Assignment: Count every line in the entries that follow where the word "Sole" appears, then state only the total.

------

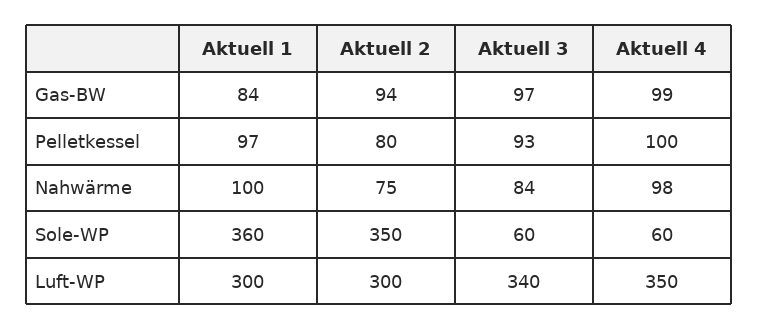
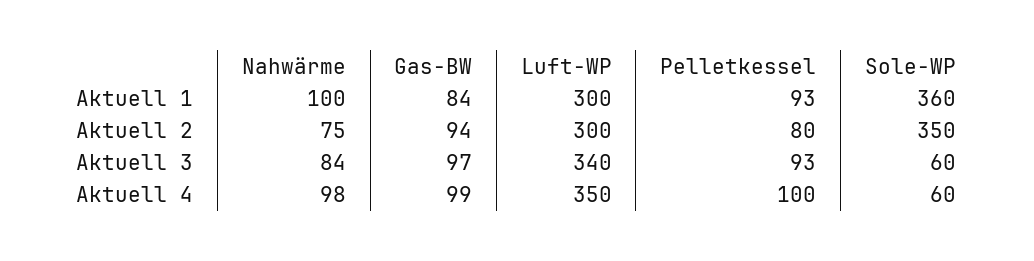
  {
    "Aktuell 1": {
      "Gas-BW": 84,
-     "Pelletkessel": 97,
+     "Pelletkessel": 93,
      "Nahwärme": 100,
      "Sole-WP": 360,
      "Luft-WP": 300
    },
    "Aktuell 2": {
      "Gas-BW": 94,
      "Pelletkessel": 80,
      "Nahwärme": 75,
      "Sole-WP": 350,
      "Luft-WP": 300
    },
    "Aktuell 3": {
      "Gas-BW": 97,
      "Pelletkessel": 93,
      "Nahwärme": 84,
      "Sole-WP": 60,
      "Luft-WP": 340
    },
    "Aktuell 4": {
      "Gas-BW": 99,
      "Pelletkessel": 100,
      "Nahwärme": 98,
      "Sole-WP": 60,
      "Luft-WP": 350
    }
  }

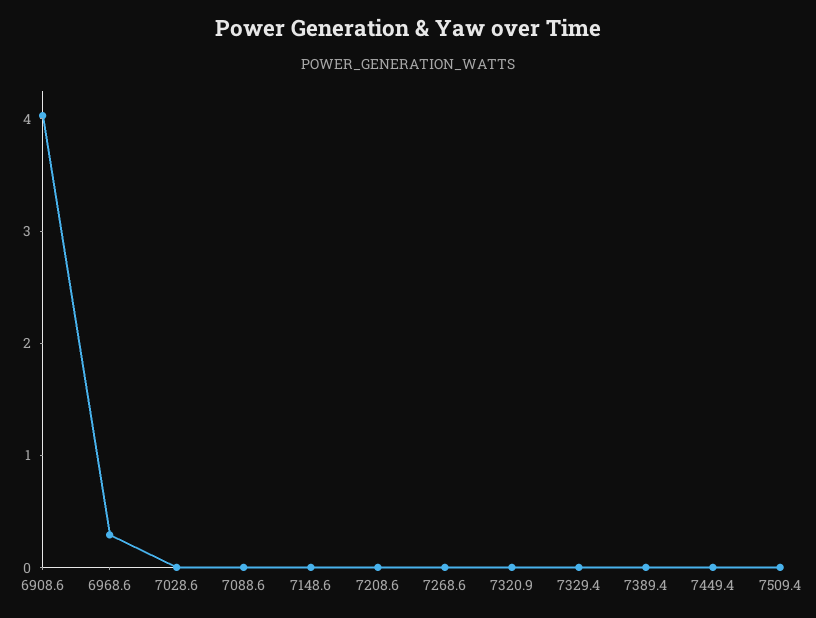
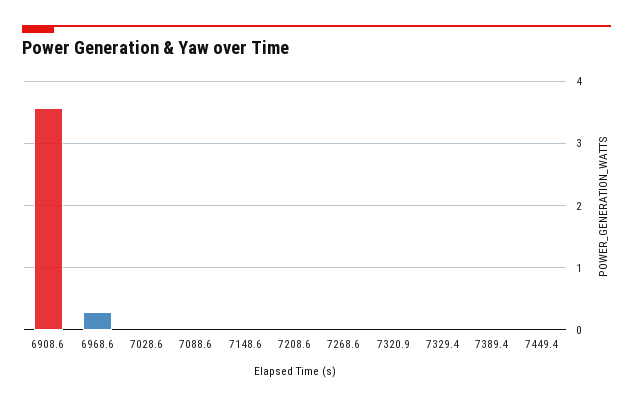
  {
-   "6908.6": 4,
+   "6908.6": 3.6,
    "6968.6": 0.3,
    "7028.6": 0,
    "7088.6": 0,
    "7148.6": 0,
    "7208.6": 0,
    "7268.6": 0,
    "7320.9": 0,
    "7329.4": 0,
    "7389.4": 0,
-   "7449.4": 0,
+   "7449.4": 0
-   "7509.4": 0
  }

------

Written solution: 4